ЗАДАНИЕ A:
Перепечатайте без изменений фрагмент воспоминаний Веры Фигнер между словами «Оригинал здесь —» и «то разными неожиданностями.», включая оба.
ЗАДАНИЕ B:
Соответствуют ли воспоминаниям Веры Фигнер утверждения (i), (ii) и (iii)? На каждое ответьте «да» или «нет» и точно процитируйте решающие слова.
(i) Фигнер перевезли из Петропавловской крепости в Дом предварительного заключения.
(ii) Перевод состоялся в воскресенье утром.
(iii) Автору известно, зачем перевод окружили таинственностью.
ЗАДАНИЕ C:
Сократите абзац воспоминаний Веры Фигнер, начинающийся словами «Была суббота, 22 сентября 1884 г.», сохранив его главные факты.

ТЕКСТ ЗАДАНИЯ:
•••
‘Процесс 14-ти’. Воспоминания Веры Фигнер, Фигнер Вера Николаевна, Год: 1932

Время на прочтение: 8 минут(ы)

‘Процесс 14-ти’. Воспоминания Веры Фигнер

Оригинал здесь — http://www.hronos.km.ru/dokum/1800dok/1884memo14.html
В.Н.Фигнер:
0x08 graphic
‘Была суббота, 22 сентября 1884 г., когда в 10 часов вечера жандарм неожиданно принес мне пальто и шляпу: из Петропавловской крепости меня перевезли в Дом предварительного заключения. Зачем понадобилось окружать это таинственностью и тревожить человека в поздний час, когда он уже собирался лечь спать, — не знаю. Но вся тюремная система, насколько я испытала ее на себе до суда и после него, организована так, что сознательно или бессознательно ведет к расcтройству нервов, которые она держит в напряжении то посредством тишины, то разными неожиданностями.
•••
ИСХОДНЫЕ ДАННЫЕ:
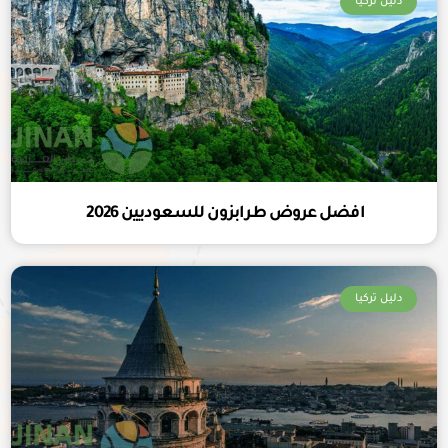
دليل تركيا
افضل عروض طرابزون للسعوديين 2026
دليل تركيا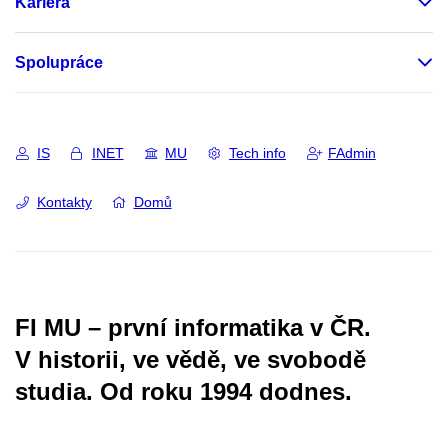
Kariéra
Spolupráce
IS
INET
MU
Tech info
FAdmin
Kontakty
Domů
FI MU – první informatika v ČR.
V historii, ve vědě, ve svobodě
studia.
Od roku 1994 dodnes.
•••
ОТВЕТ A:
Оригинал здесь — http://www.hronos.km.ru/dokum/1800dok/1884memo14.html
В.Н.Фигнер:
0x08 graphic
‘Была суббота, 22 сентября 1884 г., когда в 10 часов вечера жандарм неожиданно принес мне пальто и шляпу: из Петропавловской крепости меня перевезли в Дом предварительного заключения. Зачем понадобилось окружать это таинственностью и тревожить человека в поздний час, когда он уже собирался лечь спать, — не знаю. Но вся тюремная система, насколько я испытала ее на себе до суда и после него, организована так, что сознательно или бессознательно ведет к расcтройству нервов, которые она держит в напряжении то посредством тишины, то разными неожиданностями.

ОТВЕТ B:
(i) Да: «из Петропавловской крепости меня перевезли в Дом предварительного заключения».
(ii) Нет: «Была суббота, 22 сентября 1884 г., когда в 10 часов вечера».
(iii) Нет: «Зачем понадобилось окружать это таинственностью и тревожить человека в поздний час, когда он уже собирался лечь спать, — не знаю».

ОТВЕТ C:
В субботу, 22 сентября 1884 г., в 10 часов вечера жандарм неожиданно принес Фигнер пальто и шляпу, и ее перевезли из Петропавловской крепости в Дом предварительного заключения. Зачем это было сделано таинственно и в поздний час, она не знает. По ее опыту, вся тюремная система до суда и после него расстраивает нервы, держа их в напряжении то тишиной, то неожиданностями.